Feasibility analysis and optimal planning of renewable energy systems for industrial loads of a dairy factory in Tehran, Iran

Abstract

This paper presents the feasibility study and optimal design of different stand-alone and grid-connected renewable energy systems (RES) to supply power for a dairy factory in Tehran, Iran. To achieve an optimal system, different technical, economical, and environmental factors including net present cost (NPC), cost of energy (COE), renewable fraction (RF), and greenhouse gases emission (GHGE) are considered in the design process. An optimal system is a system that supplies the load with specified constraints, while having the least NPC, COE, and GHGE. Modeling, simulation, and analysis of power supply systems are implemented in Hybrid Optimization Model for Electric Renewables (HOMER). Due to the current low price of energy and subsidies in Iran, the best choice for the energy supply is the utilization of the external grid.
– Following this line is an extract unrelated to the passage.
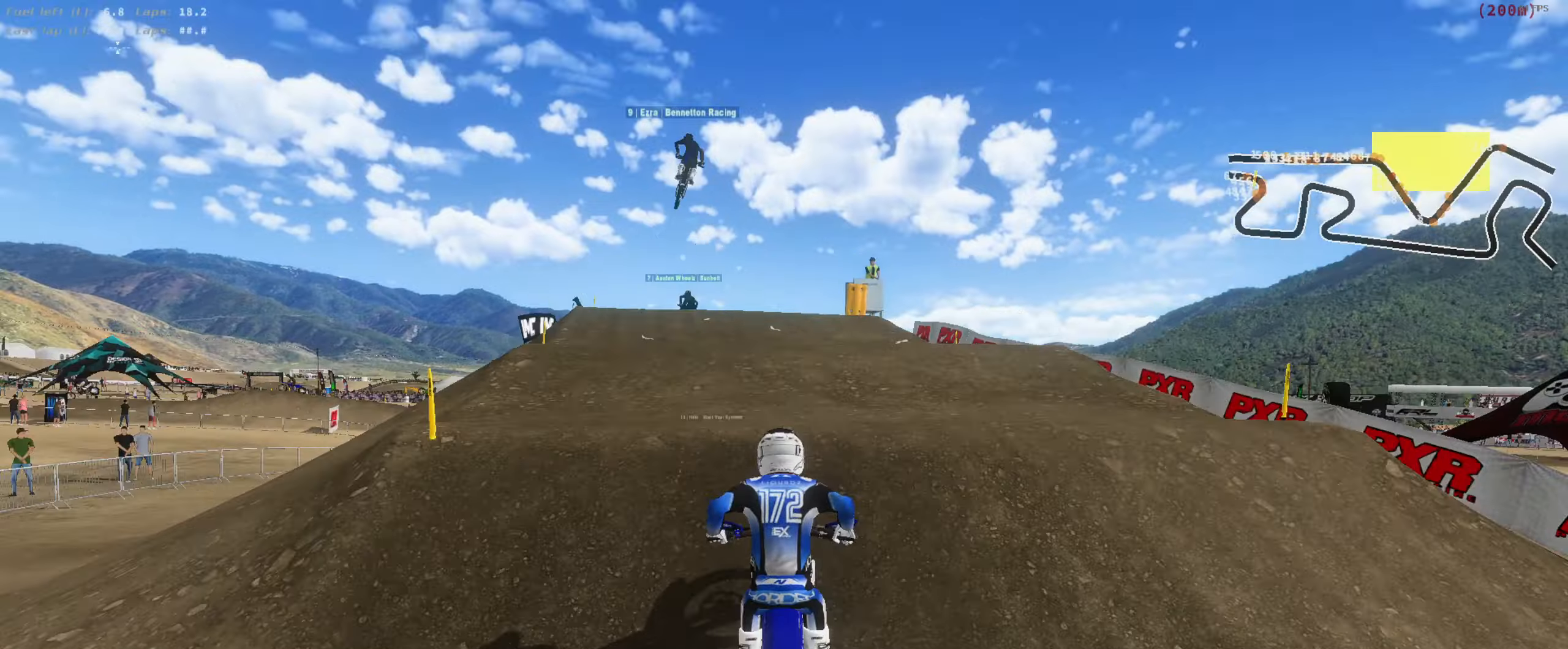
{"dt_ms": 500, "buttons": [], "left_stick": "right", "right_stick": "center", "button_events": [[16, "R2", "down"], [116, "L3", "up"], [116, "R2", "up"], [250, "L3", "down"], [383, "L3", "up"]]}
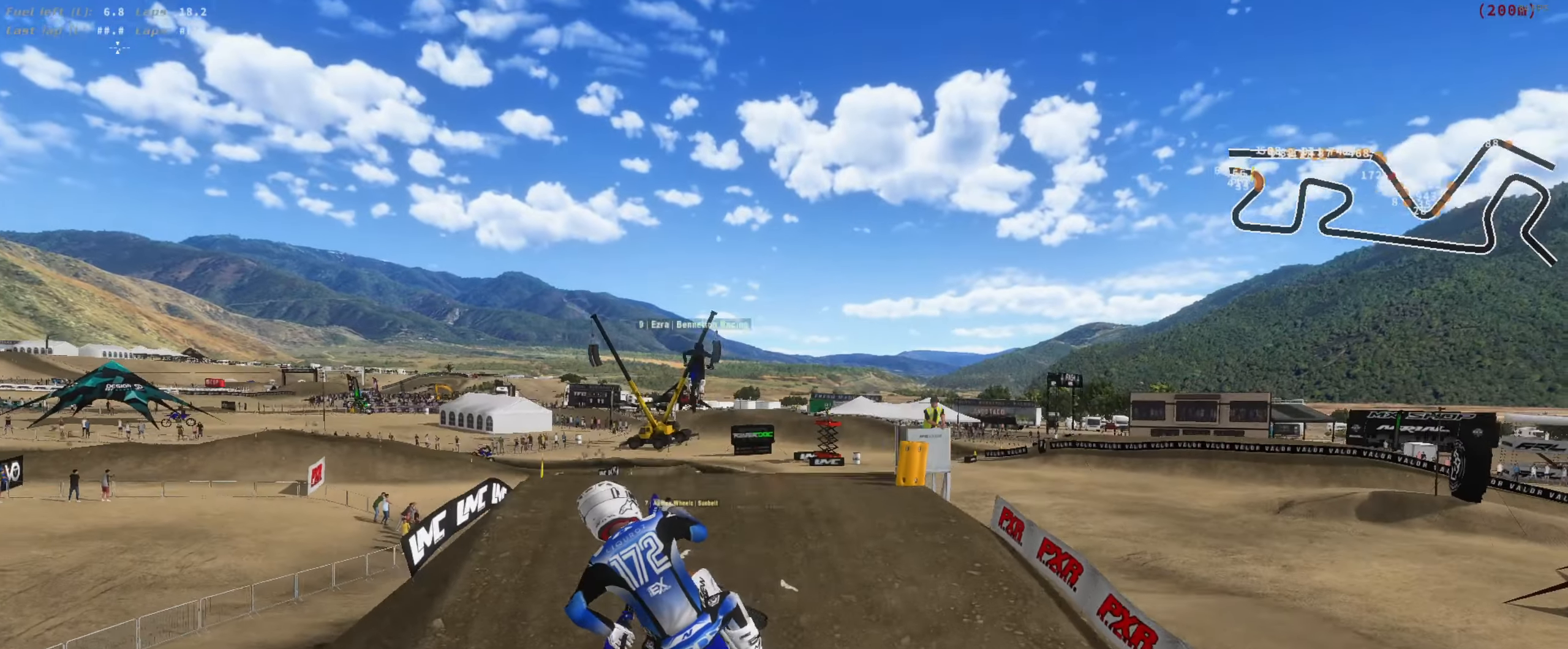
{"dt_ms": 500, "buttons": [], "left_stick": "up", "right_stick": "down-right", "button_events": [[150, "L2", "down"], [483, "L2", "up"]]}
Despite the laws related to the exchange of RES-produced electricity in Iran, no laws are legislated to deal with the environmental issues especially the GHGE. However, as the environmental protection laws are to be passed in the near future, we assumed typical values for the sellback rate and emission penalties and investigated the effect of these two parameters on NPC, COE, RF, and GHGE. In this paper, a systematic approach to select an optimal power supply system by effective utilization of dedicated optimization software like HOMER is presented. The simulations showed that when considering both the increase in the energy cost and suitable penalties for GHGE, the grid-connected RES was the optimum configuration for the energy supply. In general, if environmental protection laws take effect in developing countries, the grid-connected RES shows its great potential as an economic and pollution-free supply of energy.